Caixin
Oct 20, 2021 05:14 AM
ECONOMY

Help Wanted: China to Hire More Trustbusters

Established in March 2018, the SAMR and its Anti-Monopoly Bureau became the country’s top antitrust regulator after a merger of three separate law enforcement agencies
Established in March 2018, the SAMR and its Anti-Monopoly Bureau became the country’s top antitrust regulator after a merger of three separate law enforcement agencies

China’s top market watchdog is hiring to expand its antitrust task force as the government steps up scrutiny of anti-competitive practices.

The State Administration for Market Regulation (SAMR) posted 33 positions in its 2022 civil service intake, including 18 designated for antitrust positions, public records for the annual national civil service examination showed.

It is the first public recruitment launched by the SAMR’s Anti-Monopoly Bureau, an agency set up in 2018 to oversee antitrust efforts after a major enforcement reorganization. The world’s second-largest economy is expanding a crackdown on unfair competition that has shaken tech giants including Alibaba Group and Tencent Holdings.

The new hires will engage in anti-monopoly policy research, anti-monopoly law enforcement, and anti-monopoly reviews related to concentration of business operators, according to a statement by the administration. Candidates should have educational background in economics, finance or law, with sound English language capability and working experience in related fields.

The SAMR didn’t publish any recruitment for the Anti-Monopoly Bureau in the past two years, Caixin learned.
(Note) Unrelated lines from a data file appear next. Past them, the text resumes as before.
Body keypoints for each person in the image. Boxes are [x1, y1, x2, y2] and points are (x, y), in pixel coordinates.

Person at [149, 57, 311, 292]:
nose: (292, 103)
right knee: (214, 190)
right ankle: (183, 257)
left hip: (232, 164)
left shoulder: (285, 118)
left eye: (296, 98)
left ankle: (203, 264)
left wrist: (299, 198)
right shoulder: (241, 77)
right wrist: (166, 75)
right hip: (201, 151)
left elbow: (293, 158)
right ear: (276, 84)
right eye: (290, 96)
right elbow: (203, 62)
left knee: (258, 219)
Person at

Established in March 2018, the SAMR and its Anti-Monopoly Bureau became the country’s top antitrust regulator after a merger of three separate law enforcement agencies. The formation of the SAMR’s Anti-Monopoly Bureau marked an important step in China’s consolidation of market oversight and empowerment of antitrust regulators.

Previously, responsibility for scrutinizing competition violations was shared by the Anti-Monopoly Bureau of the Ministry of Commerce, which regulated mergers; the Price Supervision and Anti-Monopoly Bureau of the National Development and Reform Commission, which handled price-related monopolistic behavior; and the Anti-Monopoly and Anti-Unfair Competition Bureau of the State Administration of Industry and Commerce, which dealt with non-price-related cases.
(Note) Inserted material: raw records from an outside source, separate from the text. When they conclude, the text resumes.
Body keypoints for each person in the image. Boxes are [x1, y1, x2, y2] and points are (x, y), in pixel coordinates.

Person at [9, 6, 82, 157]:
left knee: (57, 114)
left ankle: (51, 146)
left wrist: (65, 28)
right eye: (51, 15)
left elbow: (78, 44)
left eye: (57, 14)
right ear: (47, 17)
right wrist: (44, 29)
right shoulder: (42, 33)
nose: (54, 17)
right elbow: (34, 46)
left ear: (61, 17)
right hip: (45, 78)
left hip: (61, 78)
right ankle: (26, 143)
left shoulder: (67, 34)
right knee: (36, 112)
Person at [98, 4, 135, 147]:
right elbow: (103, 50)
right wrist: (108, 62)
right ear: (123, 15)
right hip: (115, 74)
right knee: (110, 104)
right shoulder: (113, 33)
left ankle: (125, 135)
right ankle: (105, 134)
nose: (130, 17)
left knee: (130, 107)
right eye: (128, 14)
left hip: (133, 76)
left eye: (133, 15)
According to an organizational restructure published in September 2018, the Anti-Monopoly Bureau has 10 subdivisions with a total of 52 employees. Experts have expressed concerns over the small team’s capacity to deal with a rising number of antitrust probes.
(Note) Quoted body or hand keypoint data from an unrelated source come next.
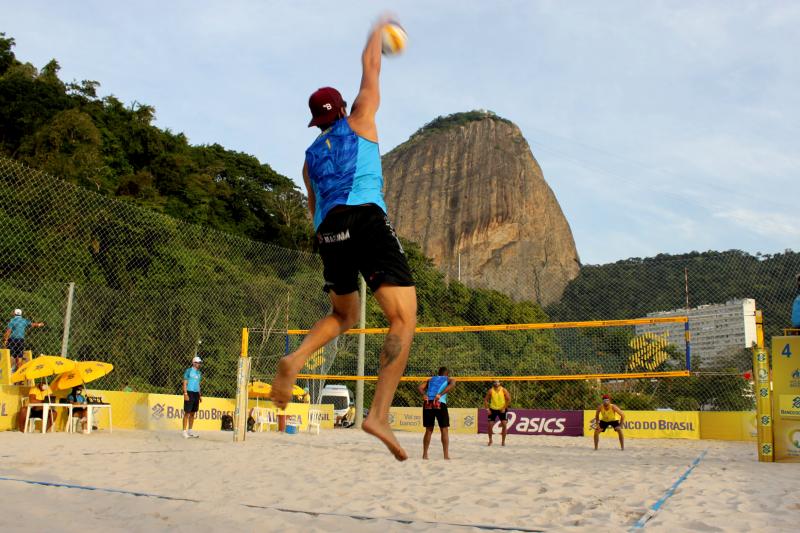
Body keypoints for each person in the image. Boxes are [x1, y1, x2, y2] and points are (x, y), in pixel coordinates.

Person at [271, 17, 416, 461]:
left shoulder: (309, 158)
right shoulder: (362, 117)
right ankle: (379, 414)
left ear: (316, 120)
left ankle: (294, 360)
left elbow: (313, 207)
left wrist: (329, 237)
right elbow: (370, 65)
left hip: (329, 231)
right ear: (341, 108)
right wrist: (378, 31)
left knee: (343, 313)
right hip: (366, 217)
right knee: (403, 319)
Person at [418, 367, 456, 460]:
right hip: (439, 402)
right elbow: (452, 385)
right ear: (447, 373)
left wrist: (424, 394)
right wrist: (441, 394)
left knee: (429, 430)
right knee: (444, 429)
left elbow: (419, 387)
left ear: (438, 373)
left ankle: (425, 454)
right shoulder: (448, 379)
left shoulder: (431, 379)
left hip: (428, 403)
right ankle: (446, 455)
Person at [483, 380, 511, 446]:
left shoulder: (503, 390)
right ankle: (490, 440)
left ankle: (503, 441)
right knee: (490, 425)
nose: (496, 383)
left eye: (497, 382)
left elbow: (509, 399)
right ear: (493, 383)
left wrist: (504, 408)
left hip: (502, 409)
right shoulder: (491, 390)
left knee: (504, 424)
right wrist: (487, 409)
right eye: (495, 382)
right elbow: (485, 400)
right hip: (493, 409)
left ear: (500, 383)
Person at [182, 356, 202, 439]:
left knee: (193, 413)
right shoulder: (188, 371)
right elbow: (184, 383)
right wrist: (185, 393)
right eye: (197, 362)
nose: (199, 364)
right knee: (187, 413)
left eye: (200, 363)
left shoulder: (199, 373)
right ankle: (184, 431)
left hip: (196, 393)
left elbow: (198, 384)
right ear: (193, 363)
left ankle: (190, 431)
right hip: (189, 392)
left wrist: (200, 395)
China is taking a tougher stance against anti-competitive practices, especially in the sprawling internet sector. In a December meeting, the Politburo, the Communist Party’s top decision-making body, for the first time vowed to clamp down on monopolies and “disorderly capital expansion.”

In April, the SAMR fined Alibaba a record 18.2 billion yuan ($2.8 billion) for violating antitrust laws, marking a seismic moment in the government’s quest to rein in monopolistic behavior by online platforms. That was followed by more probes and punishments of big companies including social media giant Tencent and online food delivery service Meituan.

On Tuesday, Chinese President Xi Jinping again vowed to correct practices that harm the interests of consumers and hinder fair competition and to prevent monopoly in the technology sector.